## [TASK INSTRUCTIONS]
Identify and copy all lines of the material where the string "these" is found.
PROVIDED DATA Start Marker
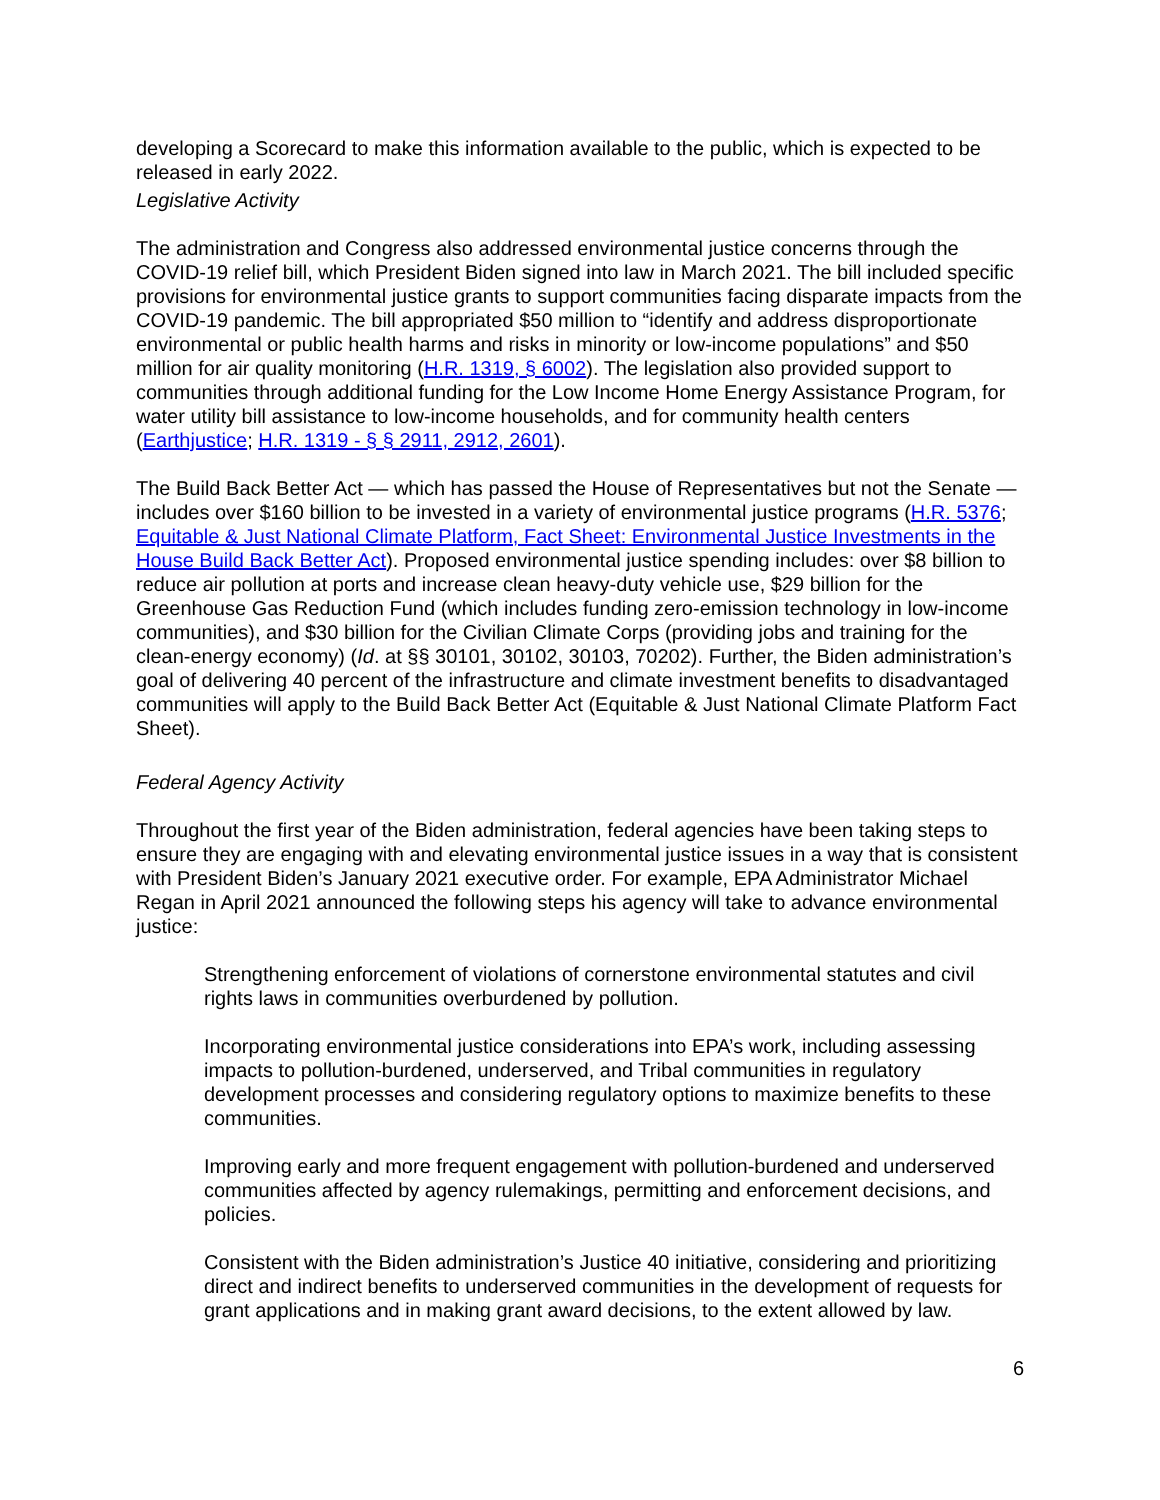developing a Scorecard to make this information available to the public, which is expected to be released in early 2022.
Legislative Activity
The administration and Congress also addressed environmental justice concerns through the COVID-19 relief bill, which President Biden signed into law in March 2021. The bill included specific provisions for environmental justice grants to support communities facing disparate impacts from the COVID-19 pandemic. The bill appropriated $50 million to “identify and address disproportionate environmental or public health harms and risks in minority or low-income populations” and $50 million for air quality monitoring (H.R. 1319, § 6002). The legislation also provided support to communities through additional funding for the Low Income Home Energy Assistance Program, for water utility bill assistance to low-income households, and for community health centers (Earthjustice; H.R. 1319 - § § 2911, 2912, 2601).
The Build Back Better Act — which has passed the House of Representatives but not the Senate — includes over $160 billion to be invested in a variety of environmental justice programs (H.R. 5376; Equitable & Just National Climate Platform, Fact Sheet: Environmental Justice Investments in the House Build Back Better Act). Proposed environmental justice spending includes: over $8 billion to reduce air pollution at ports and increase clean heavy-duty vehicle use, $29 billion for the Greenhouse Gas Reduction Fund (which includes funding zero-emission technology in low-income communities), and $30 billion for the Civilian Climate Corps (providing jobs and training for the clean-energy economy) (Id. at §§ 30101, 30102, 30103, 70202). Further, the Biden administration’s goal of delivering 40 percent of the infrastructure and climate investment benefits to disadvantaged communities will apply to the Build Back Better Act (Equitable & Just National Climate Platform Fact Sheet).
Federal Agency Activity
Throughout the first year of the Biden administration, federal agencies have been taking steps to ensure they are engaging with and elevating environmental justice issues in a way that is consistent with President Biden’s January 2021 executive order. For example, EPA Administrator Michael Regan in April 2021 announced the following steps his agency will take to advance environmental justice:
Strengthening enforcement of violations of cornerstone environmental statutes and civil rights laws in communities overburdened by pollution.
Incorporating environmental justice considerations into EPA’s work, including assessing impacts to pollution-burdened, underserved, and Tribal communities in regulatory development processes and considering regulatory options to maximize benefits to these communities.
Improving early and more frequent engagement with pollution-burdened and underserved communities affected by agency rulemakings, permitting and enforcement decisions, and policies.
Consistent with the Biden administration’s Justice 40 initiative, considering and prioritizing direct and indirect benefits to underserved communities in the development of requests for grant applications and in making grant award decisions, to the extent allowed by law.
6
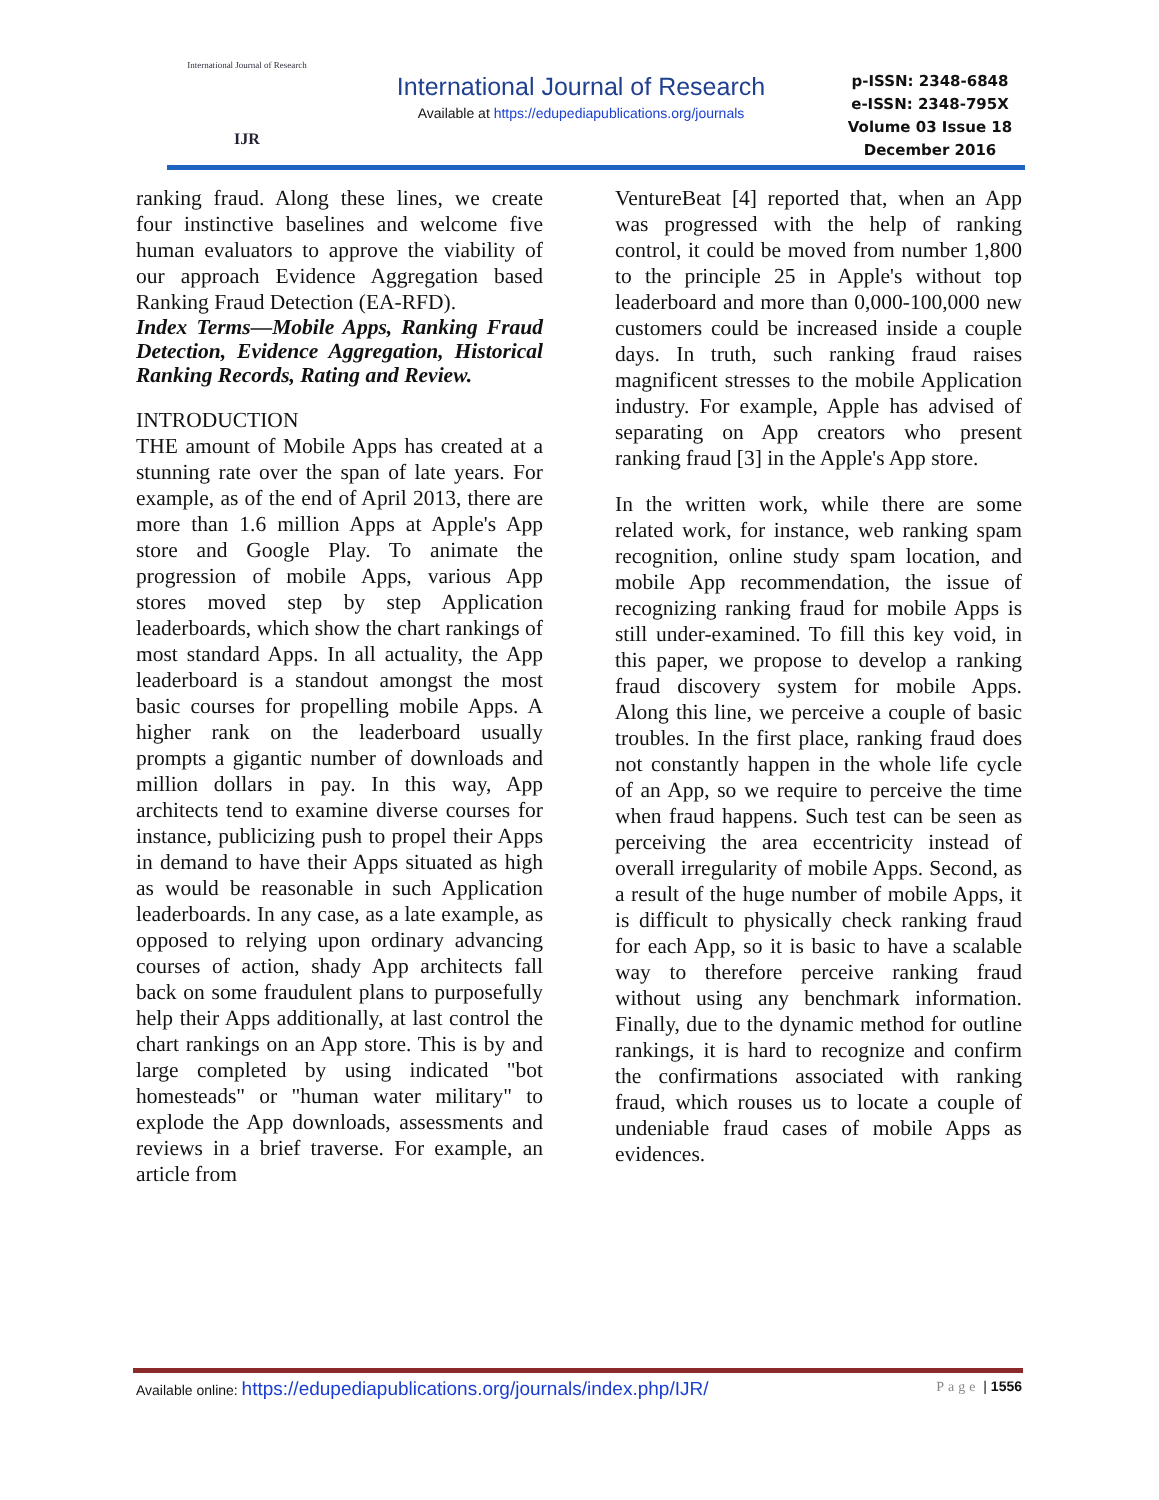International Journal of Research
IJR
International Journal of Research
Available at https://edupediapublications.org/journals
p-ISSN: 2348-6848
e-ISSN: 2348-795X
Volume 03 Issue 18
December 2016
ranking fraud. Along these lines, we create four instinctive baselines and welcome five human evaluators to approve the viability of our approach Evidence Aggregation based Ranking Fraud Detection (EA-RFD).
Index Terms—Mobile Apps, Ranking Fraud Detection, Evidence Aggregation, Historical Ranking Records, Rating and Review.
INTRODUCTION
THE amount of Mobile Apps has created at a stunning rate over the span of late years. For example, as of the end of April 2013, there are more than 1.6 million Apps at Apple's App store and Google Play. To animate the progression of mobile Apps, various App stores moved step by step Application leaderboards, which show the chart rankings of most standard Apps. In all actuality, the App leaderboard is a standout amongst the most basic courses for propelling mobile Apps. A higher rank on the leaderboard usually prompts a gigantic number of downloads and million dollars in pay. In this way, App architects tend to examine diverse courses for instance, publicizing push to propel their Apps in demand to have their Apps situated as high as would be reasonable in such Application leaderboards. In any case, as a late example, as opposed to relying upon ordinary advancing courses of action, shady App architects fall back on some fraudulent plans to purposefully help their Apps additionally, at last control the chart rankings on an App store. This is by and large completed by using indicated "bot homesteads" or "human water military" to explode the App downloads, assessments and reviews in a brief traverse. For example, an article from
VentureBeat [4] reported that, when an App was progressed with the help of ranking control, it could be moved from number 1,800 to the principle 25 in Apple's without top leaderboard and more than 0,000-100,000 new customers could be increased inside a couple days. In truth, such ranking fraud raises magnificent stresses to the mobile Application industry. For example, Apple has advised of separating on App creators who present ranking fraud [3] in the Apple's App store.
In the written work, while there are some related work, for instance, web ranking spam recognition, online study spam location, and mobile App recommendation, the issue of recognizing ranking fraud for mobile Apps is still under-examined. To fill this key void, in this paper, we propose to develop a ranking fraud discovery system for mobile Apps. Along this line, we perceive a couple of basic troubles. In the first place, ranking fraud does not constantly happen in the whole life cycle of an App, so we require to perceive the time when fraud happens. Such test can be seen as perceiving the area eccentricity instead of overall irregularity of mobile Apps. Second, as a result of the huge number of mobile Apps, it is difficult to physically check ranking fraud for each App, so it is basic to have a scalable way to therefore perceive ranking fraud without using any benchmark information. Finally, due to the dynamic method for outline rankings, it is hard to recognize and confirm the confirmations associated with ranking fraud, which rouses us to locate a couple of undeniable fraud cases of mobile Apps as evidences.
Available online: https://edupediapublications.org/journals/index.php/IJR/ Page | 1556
PROVIDED DATA End Marker
## [YOUR SOLUTION]
Incorporating environmental justice considerations into EPA’s work, including assessing impacts to pollution-burdened, underserved, and Tribal communities in regulatory development processes and considering regulatory options to maximize benefits to these communities.
ranking fraud. Along these lines, we create four instinctive baselines and welcome five human evaluators to approve the viability of our approach Evidence Aggregation based Ranking Fraud Detection (EA-RFD).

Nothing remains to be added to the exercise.